What to produce >>
Reproduce the lines of the items below verbatim, starting at the line that contains "scientific name: Saxifraga oppositifolia" and stopping after the line that contains "family: Asparagaceae".

-- Begin Entries supplied --

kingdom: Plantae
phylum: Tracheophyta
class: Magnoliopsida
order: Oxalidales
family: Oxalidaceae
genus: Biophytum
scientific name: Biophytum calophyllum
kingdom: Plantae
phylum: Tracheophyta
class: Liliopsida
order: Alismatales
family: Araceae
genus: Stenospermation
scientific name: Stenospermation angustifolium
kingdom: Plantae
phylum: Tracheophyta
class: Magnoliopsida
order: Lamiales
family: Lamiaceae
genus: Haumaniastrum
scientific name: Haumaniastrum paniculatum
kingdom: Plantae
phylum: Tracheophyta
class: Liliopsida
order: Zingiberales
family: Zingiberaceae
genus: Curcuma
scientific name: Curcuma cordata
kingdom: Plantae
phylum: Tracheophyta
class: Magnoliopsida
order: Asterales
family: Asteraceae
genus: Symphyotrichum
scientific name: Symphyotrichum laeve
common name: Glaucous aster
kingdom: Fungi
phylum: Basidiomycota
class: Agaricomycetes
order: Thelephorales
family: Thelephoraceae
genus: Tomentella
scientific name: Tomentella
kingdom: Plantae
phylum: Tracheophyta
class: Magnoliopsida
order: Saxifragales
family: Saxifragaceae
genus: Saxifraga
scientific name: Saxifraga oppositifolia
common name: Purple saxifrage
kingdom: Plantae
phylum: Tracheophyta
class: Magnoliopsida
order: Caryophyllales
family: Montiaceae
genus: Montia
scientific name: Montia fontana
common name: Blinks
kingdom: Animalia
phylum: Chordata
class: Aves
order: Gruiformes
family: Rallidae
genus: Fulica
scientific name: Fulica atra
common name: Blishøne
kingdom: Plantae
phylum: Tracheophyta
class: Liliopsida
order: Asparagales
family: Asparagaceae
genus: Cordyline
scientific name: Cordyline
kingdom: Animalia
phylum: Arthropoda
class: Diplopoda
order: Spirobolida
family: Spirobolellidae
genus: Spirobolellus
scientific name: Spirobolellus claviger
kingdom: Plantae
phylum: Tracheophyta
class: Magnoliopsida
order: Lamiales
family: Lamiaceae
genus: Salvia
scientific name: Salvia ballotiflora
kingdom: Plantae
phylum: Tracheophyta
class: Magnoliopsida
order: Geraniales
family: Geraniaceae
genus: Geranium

-- End Entries supplied --

Solution for this task >>
scientific name: Saxifraga oppositifolia
common name: Purple saxifrage
kingdom: Plantae
phylum: Tracheophyta
class: Magnoliopsida
order: Caryophyllales
family: Montiaceae
genus: Montia
scientific name: Montia fontana
common name: Blinks
kingdom: Animalia
phylum: Chordata
class: Aves
order: Gruiformes
family: Rallidae
genus: Fulica
scientific name: Fulica atra
common name: Blishøne
kingdom: Plantae
phylum: Tracheophyta
class: Liliopsida
order: Asparagales
family: Asparagaceae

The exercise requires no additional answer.